──────── TEKST ĆWICZENIA

Tradycyjnie końcówka września i początek października są słabym okresem dla akcji. Zarówno bardzo wyśrubowane wyceny, wyhamowanie dynamiki zysków spółek jak również pogarszające się otoczenie makroekonomiczne i perspektywa ograniczenia QE przez Fed są dogodnymi wytłumaczeniami nawet dla dość gwałtownej korekty. Tym bardziej, że ostatnie spadki na Wall Street  po raz ostatni widziano równo rok temu. Od tego czasu ceny akcji monotonnie pięły się w górę – S&P500 jest o 16 proc. wyżej niż rok temu, a Nasdaq przez ostatnie 21 miesięcy zyskał prawie 31 proc.

O Chińczykach znów głośno, bo Evergrande sprzedało państwu udziały w swoim banku tylko po to, aby… spłacić swoje długi zaciągnięte w tym samym banku. Generalnie jednak popyt na polskie aktywa był raczej słaby, co można wnioskować po dalszej przecenie złotego oraz rosnących rentownościach polskich obligacji skarbowych.

Środowe odbicie wpisywało się w schemat obserwowany na najważniejszych światowych rynkach akcji. Po wtorkowym tąpnięciu na Wall Street pojawiło się naturalna w ostatnich latach odreagowania, w ramach „strategii” kupowania dołka (ang. BTFD). Dzięki temu nowojorskie indeksy na początku środowego handlu zyskiwały po mniej więcej pół procenta. Wzrosty na największych giełdach Europy podchodziły pod 1 proc.

 

Zielony wzmocniony

Amerykański dolar po ostatnich ruchach jest już najmocniejszy względem euro od lipca 2020. Do tego pułapu brakuje mu jednak 5 centów, co na tej parze walutowej wydaje się bardzo dużym zakresem ruchu. Wczoraj pomimo braku ważnych danych dolar istotnie się umocnił. W tle mamy co prawda negocjacje w Niemczech, ale ciężko wskazać w nich jakąś niespodziankę. To, że stary układ koalicyjny dla tego kraju gdzie chadecja rządziła z liberałami lub socjaldemokracja z zielonymi nie istnieje, wiedziano od dawna. Dzieje się to zresztą od kilku wyborów, od kiedy istotny procent głosów wzięły partie, uważane za populistyczne, o programach bardziej skrajnych zarówno lewicowa jak i prawicowa. Maraton wyborczy powinien trwać jeszcze chwilę, chyba że dwie główne partie zawrą koalicję. Biorąc jednak pod uwagę problemy chadecji po historycznie słabym wyniku, nie jest to najpopularniejszy scenariusz.

────────────────
──────── DANE DO ĆWICZENIA

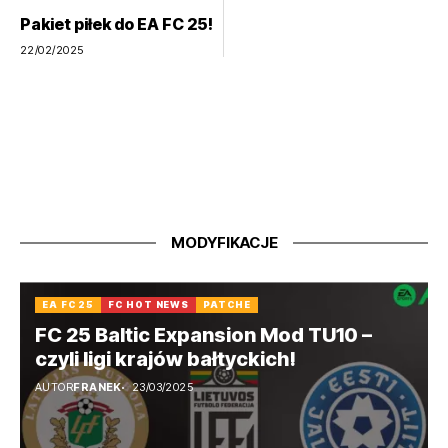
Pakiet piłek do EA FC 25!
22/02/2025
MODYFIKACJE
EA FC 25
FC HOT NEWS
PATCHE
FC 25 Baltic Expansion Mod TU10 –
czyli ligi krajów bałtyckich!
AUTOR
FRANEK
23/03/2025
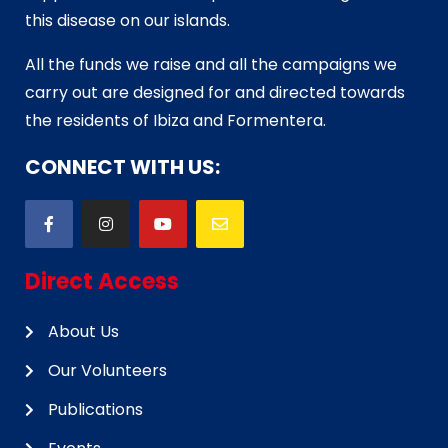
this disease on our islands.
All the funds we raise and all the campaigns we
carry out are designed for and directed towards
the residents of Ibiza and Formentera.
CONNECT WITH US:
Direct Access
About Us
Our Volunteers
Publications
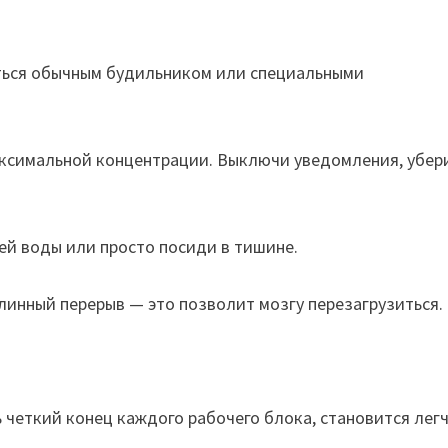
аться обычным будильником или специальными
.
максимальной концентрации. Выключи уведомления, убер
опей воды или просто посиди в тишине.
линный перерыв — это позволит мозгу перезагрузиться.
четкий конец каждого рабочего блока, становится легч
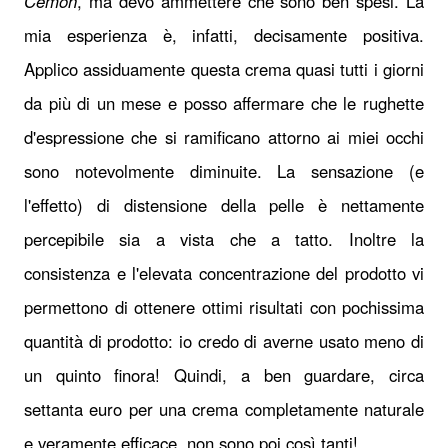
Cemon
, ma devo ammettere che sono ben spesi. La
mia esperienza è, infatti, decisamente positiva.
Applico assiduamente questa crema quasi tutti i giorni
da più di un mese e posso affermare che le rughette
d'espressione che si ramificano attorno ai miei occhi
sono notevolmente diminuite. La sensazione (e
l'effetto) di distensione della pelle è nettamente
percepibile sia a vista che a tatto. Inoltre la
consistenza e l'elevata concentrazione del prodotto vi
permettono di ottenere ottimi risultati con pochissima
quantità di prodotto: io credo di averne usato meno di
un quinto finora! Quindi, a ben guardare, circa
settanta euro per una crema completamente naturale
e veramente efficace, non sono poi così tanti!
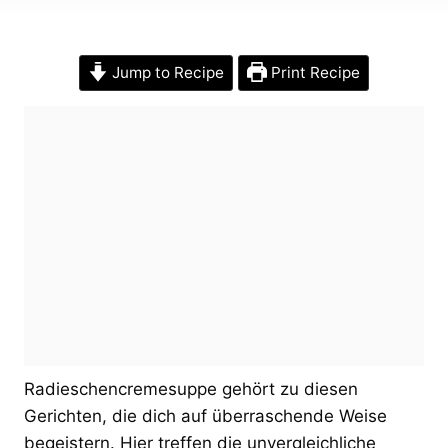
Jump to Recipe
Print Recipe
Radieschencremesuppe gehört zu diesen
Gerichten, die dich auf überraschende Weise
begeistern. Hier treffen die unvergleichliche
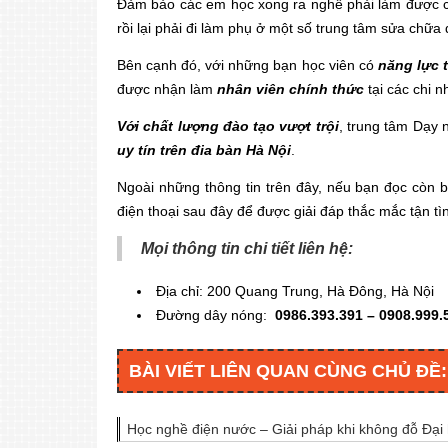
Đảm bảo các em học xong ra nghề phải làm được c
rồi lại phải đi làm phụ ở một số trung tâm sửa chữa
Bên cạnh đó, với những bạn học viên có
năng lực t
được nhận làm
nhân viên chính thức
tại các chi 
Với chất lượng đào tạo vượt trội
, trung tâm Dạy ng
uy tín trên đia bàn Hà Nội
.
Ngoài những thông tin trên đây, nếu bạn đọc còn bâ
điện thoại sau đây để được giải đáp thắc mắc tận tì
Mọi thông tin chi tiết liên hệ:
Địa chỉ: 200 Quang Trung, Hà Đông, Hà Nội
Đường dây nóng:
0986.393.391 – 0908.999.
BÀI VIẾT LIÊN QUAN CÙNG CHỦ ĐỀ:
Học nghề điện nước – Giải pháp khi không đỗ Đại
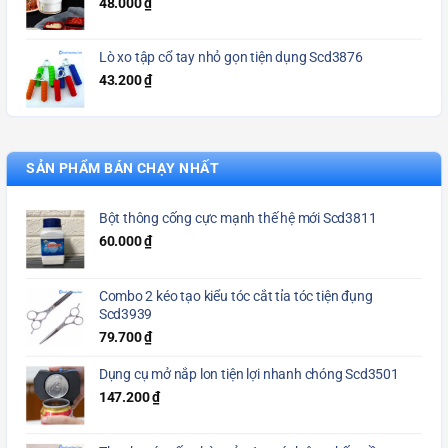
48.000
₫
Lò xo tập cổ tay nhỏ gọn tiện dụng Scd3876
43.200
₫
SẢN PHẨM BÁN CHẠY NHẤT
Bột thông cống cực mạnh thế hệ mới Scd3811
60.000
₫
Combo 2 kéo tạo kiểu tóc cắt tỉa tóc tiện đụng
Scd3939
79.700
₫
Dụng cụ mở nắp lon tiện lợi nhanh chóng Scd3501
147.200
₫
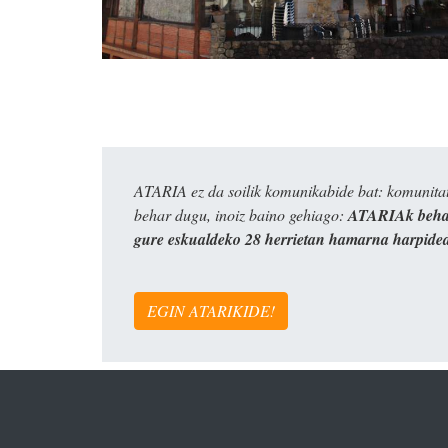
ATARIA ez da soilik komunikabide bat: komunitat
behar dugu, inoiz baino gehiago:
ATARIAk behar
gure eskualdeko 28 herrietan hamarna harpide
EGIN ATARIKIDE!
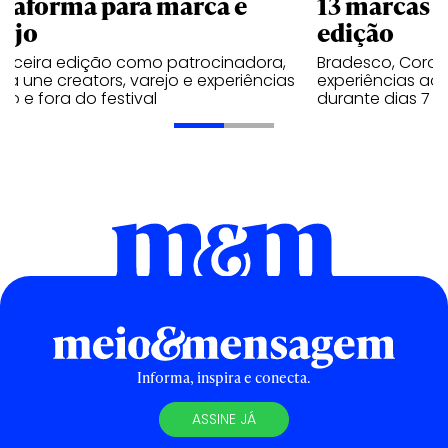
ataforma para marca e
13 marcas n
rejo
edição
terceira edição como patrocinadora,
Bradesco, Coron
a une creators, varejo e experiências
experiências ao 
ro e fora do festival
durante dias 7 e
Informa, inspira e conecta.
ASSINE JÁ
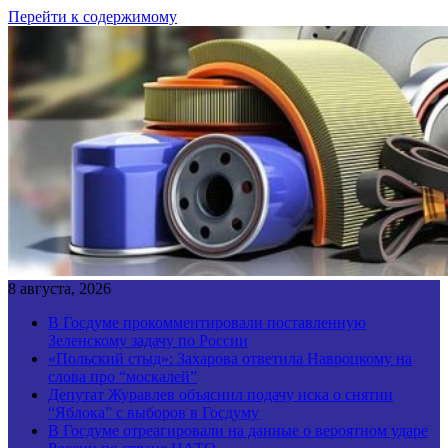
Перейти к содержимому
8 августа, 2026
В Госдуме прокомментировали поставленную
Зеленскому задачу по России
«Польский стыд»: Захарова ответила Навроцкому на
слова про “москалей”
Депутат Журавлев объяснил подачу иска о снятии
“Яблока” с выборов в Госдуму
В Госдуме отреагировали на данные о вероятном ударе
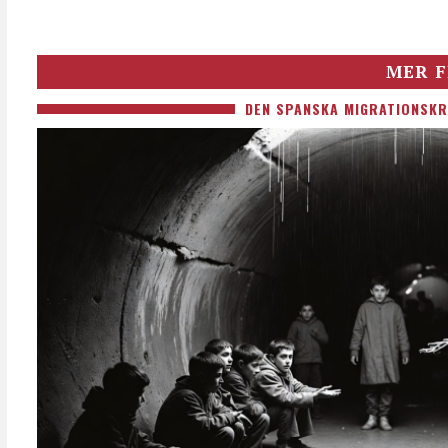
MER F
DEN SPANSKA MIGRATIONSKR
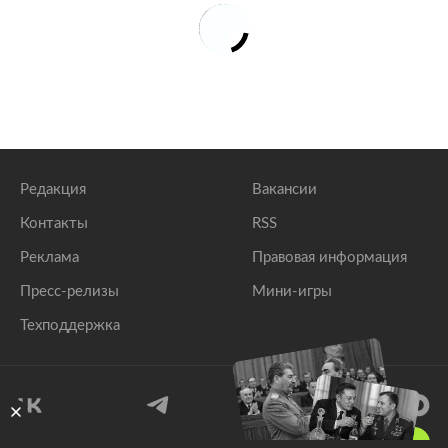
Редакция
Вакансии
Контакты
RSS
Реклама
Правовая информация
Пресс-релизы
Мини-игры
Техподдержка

────────────────

POLECENIE 1 — Wypisz wszystkie waluty wymienione w tekście o rynkach finansowych.
POLECENIE 2 — Przepisz słowo w słowo wiersze z wpisów, od wiersza zawierającego „аться обычным будильником или специальными” do wiersza zawierającego „четкий конец каждого”, włącznie z oboma.

ROZWIĄZANIE ZADANIA 1 — złoty, dolar amerykański, euro

ROZWIĄZANIE ZADANIA 2 —
аться обычным будильником или специальными
.
максимальной концентрации. Выключи уведомления, убер
опей воды или просто посиди в тишине.
линный перерыв — это позволит мозгу перезагрузиться.
четкий конец каждого рабочего блока, становится легч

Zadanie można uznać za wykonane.